- _Task_
Read the lines below, and copy any that contain the string "envío".

Saved entries
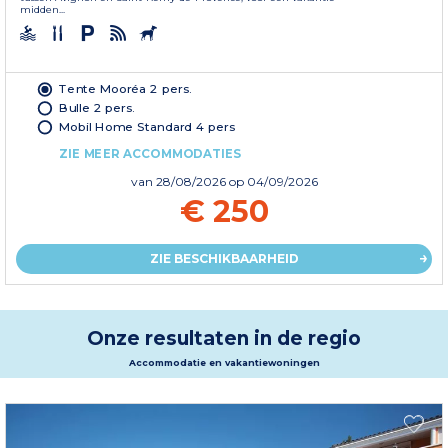
midden...
Tente Mooréa 2 pers.
Bulle 2 pers.
Mobil Home Standard 4 pers
ZIE MEER ACCOMMODATIES
van
28/08/2026
op 04/09/2026
€ 250
ZIE BESCHIKBAARHEID
Onze resultaten in de regio
Accommodatie en vakantiewoningen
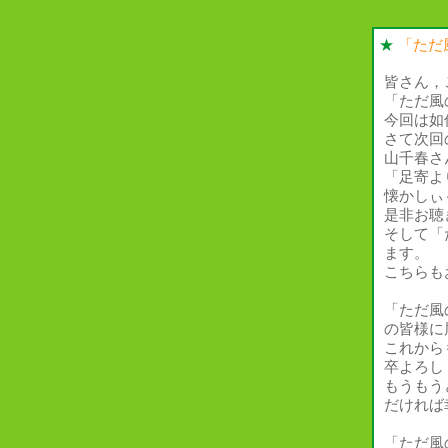
★
「ただ
皆さん，
「ただ風
今回は如
さて次回
山千春さ
「足寄よ
懐かしぃ
是非お聴
そして「
ます。
こちらも
「ただ風
の皆様に
これから
卒よろし
もうもう
だければ
「ただ風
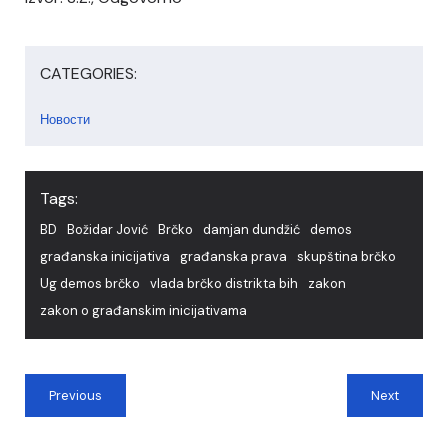
CATEGORIES:
Новости
Tags:
BD
Božidar Jović
Brčko
damjan dundžić
demos
građanska inicijativa
građanska prava
skupština brčko
Ug demos brčko
vlada brčko distrikta bih
zakon
zakon o građanskim inicijativama
Previous
Next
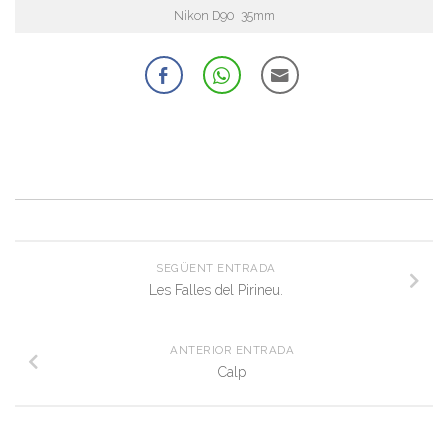
Nikon D90 35mm
SEGÜENT ENTRADA
Les Falles del Pirineu.
ANTERIOR ENTRADA
Calp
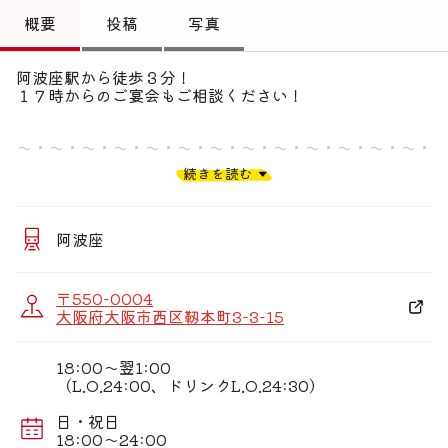
トップ
概要
投稿
写真
偏愛コミュニティ
阿波座駅から徒歩３分！
１７時からのご宴会もご相談ください！
投稿
偏愛記事
〜・〜・〜・〜・〜・〜・〜・〜・〜・〜・〜・〜・〜・
〜・〜・〜・〜・〜・〜・〜・
続きを読む
偏愛人
すべての料理に創意工夫を心がけ
独自の料理と、温もりのあるおもてなしで
偏愛スポット
お客様の心に残る料理屋です。
阿波座
※季節のおすすめ・日替わりの料理も多数取り揃えて
おります。
〒550-0004
大阪府大阪市西区靱本町3-3-15
※その他、お値段・ご要望に応じて対応可能です。
お気軽にご相談ください。
18:00〜翌1:00
（L.O.24:00、ドリンクL.O.24:30）
日・祝日
18:00〜24:00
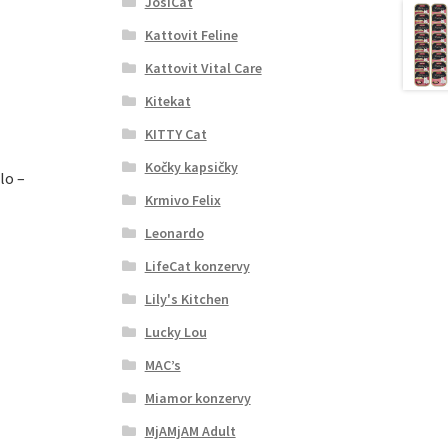
JosiCat
Kattovit Feline
Kattovit Vital Care
Kitekat
KITTY Cat
Kočky kapsičky
lo –
Krmivo Felix
Leonardo
LifeCat konzervy
Lily's Kitchen
Lucky Lou
MAC’s
Miamor konzervy
MjAMjAM Adult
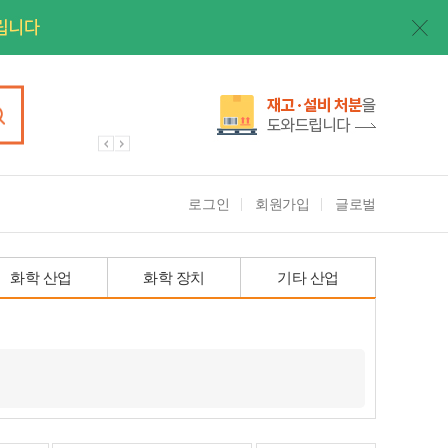
로그인
회원가입
글로벌
화학 산업
화학 장치
기타 산업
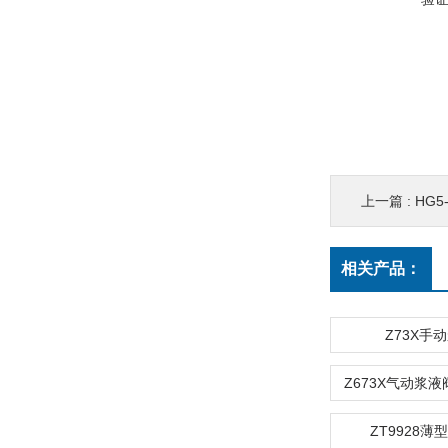
上一篇 :
HG
相关产品：
Z73X手
Z673X气动浆
ZT9928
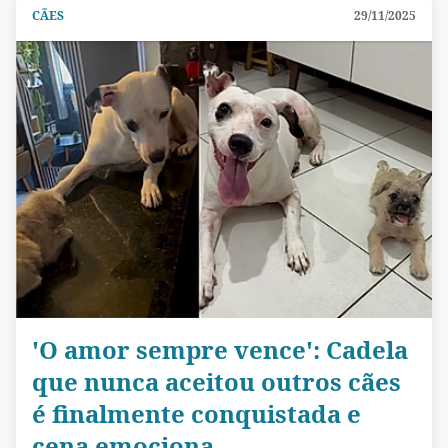
CÃES
29/11/2025
'O amor sempre vence': Cadela
que nunca aceitou outros cães
é finalmente conquistada e
cena emociona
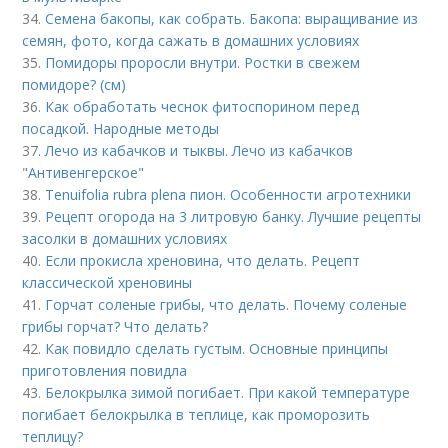
34.
Семена бакопы, как собрать. Бакопа: выращивание из
семян, фото, когда сажать в домашних условиях
35.
Помидоры проросли внутри. Ростки в свежем
помидоре? (см)
36.
Как обработать чеснок фитоспорином перед
посадкой. Народные методы
37.
Лечо из кабачков и тыквы. Лечо из кабачков
"Антивенгерское"
38.
Tenuifolia rubra plena пион. Особенности агротехники
39.
Рецепт огорода на 3 литровую банку. Лучшие рецепты
засолки в домашних условиях
40.
Если прокисла хреновина, что делать. Рецепт
классической хреновины
41.
Горчат соленые грибы, что делать. Почему соленые
грибы горчат? Что делать?
42.
Как повидло сделать густым. Основные принципы
приготовления повидла
43.
Белокрылка зимой погибает. При какой температуре
погибает белокрылка в теплице, как проморозить
теплицу?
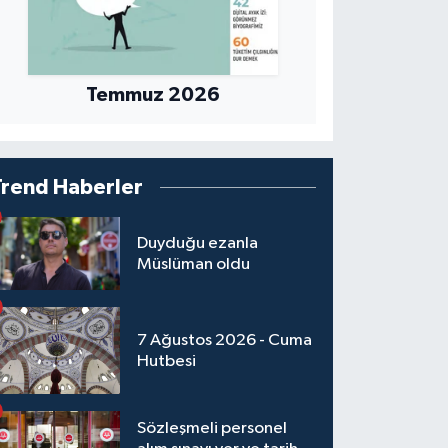
Temmuz 2026
Trend Haberler
Duyduğu ezanla
Müslüman oldu
7 Ağustos 2026 - Cuma
Hutbesi
Sözleşmeli personel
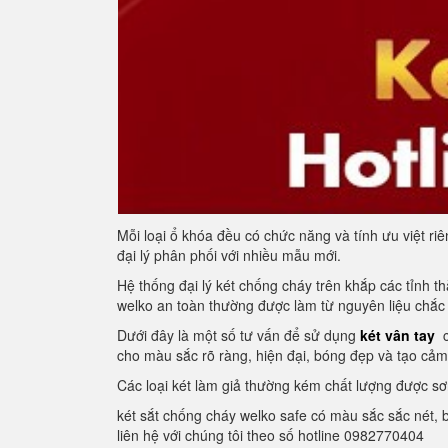
Mỗi loại ổ khóa đều có chức năng và tính ưu việt 
đại lý phân phối với nhiều mẫu mới.
Hệ thống đại lý két chống cháy trên khắp các tỉnh
welko an toàn thường được làm từ nguyên liệu chắc
Dưới đây là một số tư vấn để sử dụng
két vân tay
c
cho màu sắc rõ ràng, hiện đại, bóng đẹp và tạo cảm 
Các loại két làm giả thường kém chất lượng được sơ
két sắt chống cháy welko safe có màu sắc sắc nét, 
liên hệ với chúng tôi theo số hotline 0982770404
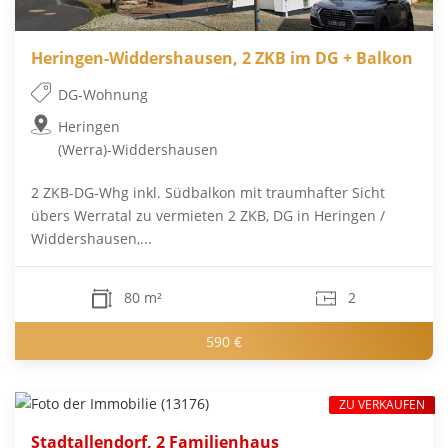
Heringen-Widdershausen, 2 ZKB im DG + Balkon
DG-Wohnung
Heringen
(Werra)-Widdershausen
2 ZKB-DG-Whg inkl. Südbalkon mit traumhafter Sicht
übers Werratal zu vermieten 2 ZKB, DG in Heringen /
Widdershausen,...
80 m²
2
590 €
ZU VERKAUFEN
Stadtallendorf, 2 Familienhaus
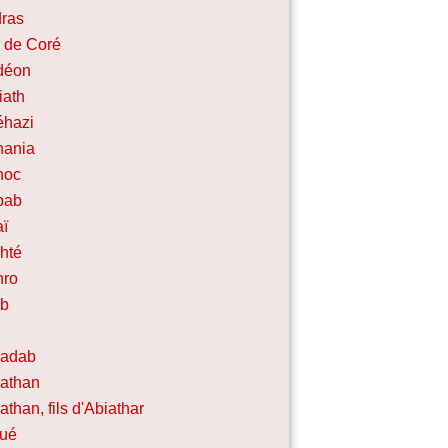
ras
s de Coré
déon
iath
éhazi
nania
noc
bab
aï
hté
hro
ab
b
nadab
athan
athan, fils d'Abiathar
sué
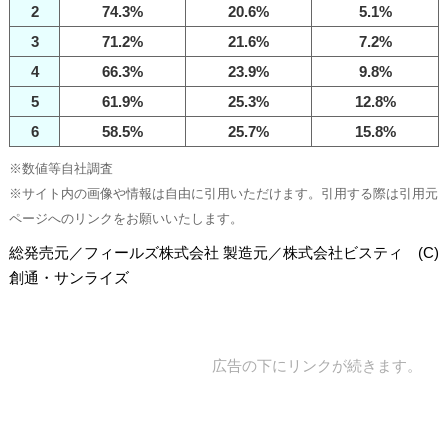
2
74.3%
20.6%
5.1%
3
71.2%
21.6%
7.2%
4
66.3%
23.9%
9.8%
5
61.9%
25.3%
12.8%
6
58.5%
25.7%
15.8%
※数値等自社調査
※サイト内の画像や情報は自由に引用いただけます。引用する際は引用元
ページへのリンクをお願いいたします。
総発売元／フィールズ株式会社 製造元／株式会社ビスティ (C)
創通・サンライズ
広告の下にリンクが続きます。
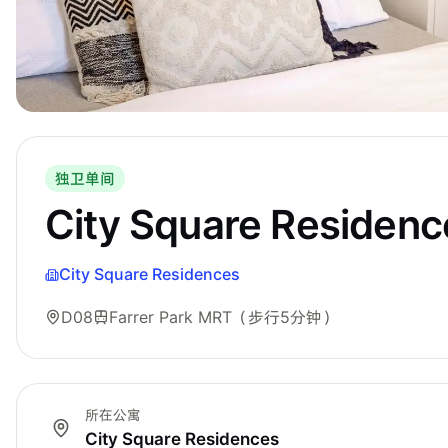
独卫单间
City Square Residen
City Square Residences
D08
Farrer Park MRT
（步行5分钟）
所在公寓
City Square Residences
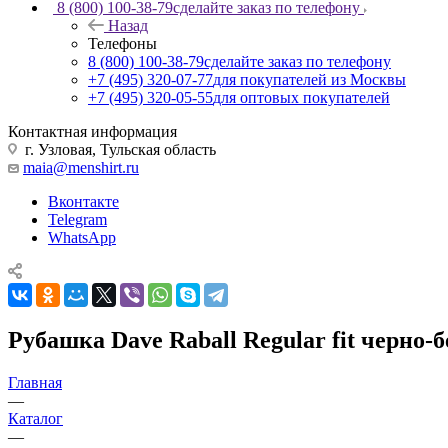
8 (800) 100-38-79
сделайте заказ по телефону
Назад
Телефоны
8 (800) 100-38-79
сделайте заказ по телефону
+7 (495) 320-07-77
для покупателей из Москвы
+7 (495) 320-05-55
для оптовых покупателей
Контактная информация
г. Узловая, Тульская область
maia@menshirt.ru
Вконтакте
Telegram
WhatsApp
Рубашка Dave Raball Regular fit черно-
Главная
—
Каталог
—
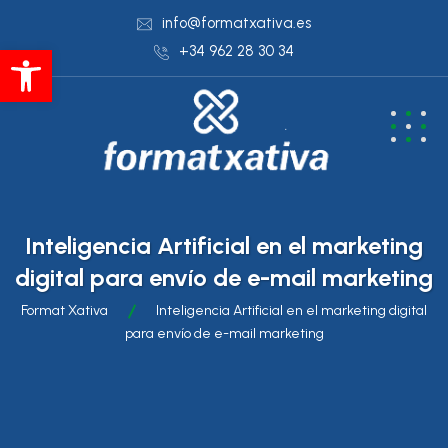
info@formatxativa.es
Abrir barra de herramientas
+34 962 28 30 34
Inteligencia Artificial en el marketing
digital para envío de e-mail marketing
Format Xativa
Inteligencia Artificial en el marketing digital
para envío de e-mail marketing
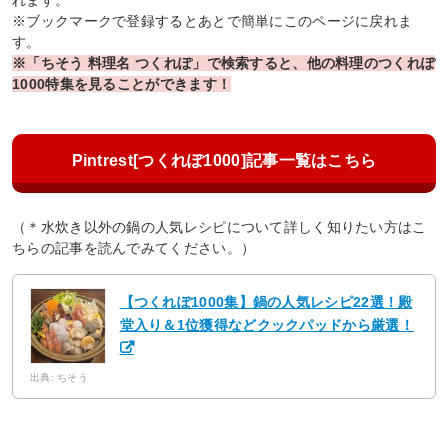
れます。
※ブックマークで登録するとあとで簡単にこのページに戻れま
す。
※「ちそう 料理名 つくれぽ」で検索すると、他の料理のつくれぽ
1000特集を見ることができます！
Pintrest[つくれぽ1000]記事一覧はこちら
（＊水炊き以外の鍋の人気レシピについて詳しく知りたい方はこ
ちらの記事を読んでみてください。）
【つくれぽ1000集】鍋の人気レシピ22選！殿
堂入り＆1位獲得などクックパッドから厳選！
出典: ちそう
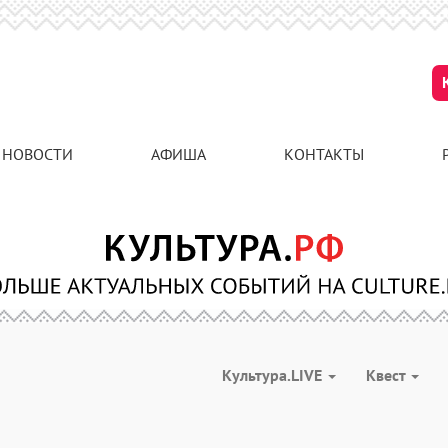
НОВОСТИ
АФИША
КОНТАКТЫ
Культура.LIVE
Квест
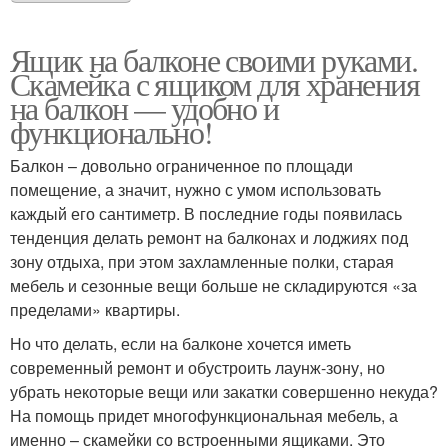
Ящик на балконе своими руками.
Скамейка с ящиком для хранения
на балкон — удобно и
функционально!
Балкон – довольно ограниченное по площади
помещение, а значит, нужно с умом использовать
каждый его сантиметр. В последние годы появилась
тенденция делать ремонт на балконах и лоджиях под
зону отдыха, при этом захламленные полки, старая
мебель и сезонные вещи больше не складируются «за
пределами» квартиры.
Но что делать, если на балконе хочется иметь
современный ремонт и обустроить лаунж-зону, но
убрать некоторые вещи или закатки совершенно некуда?
На помощь придет многофункциональная мебель, а
именно – скамейки со встроенными ящиками. Это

- _Expected answer_
digital para envío de e-mail marketing
para envío de e-mail marketing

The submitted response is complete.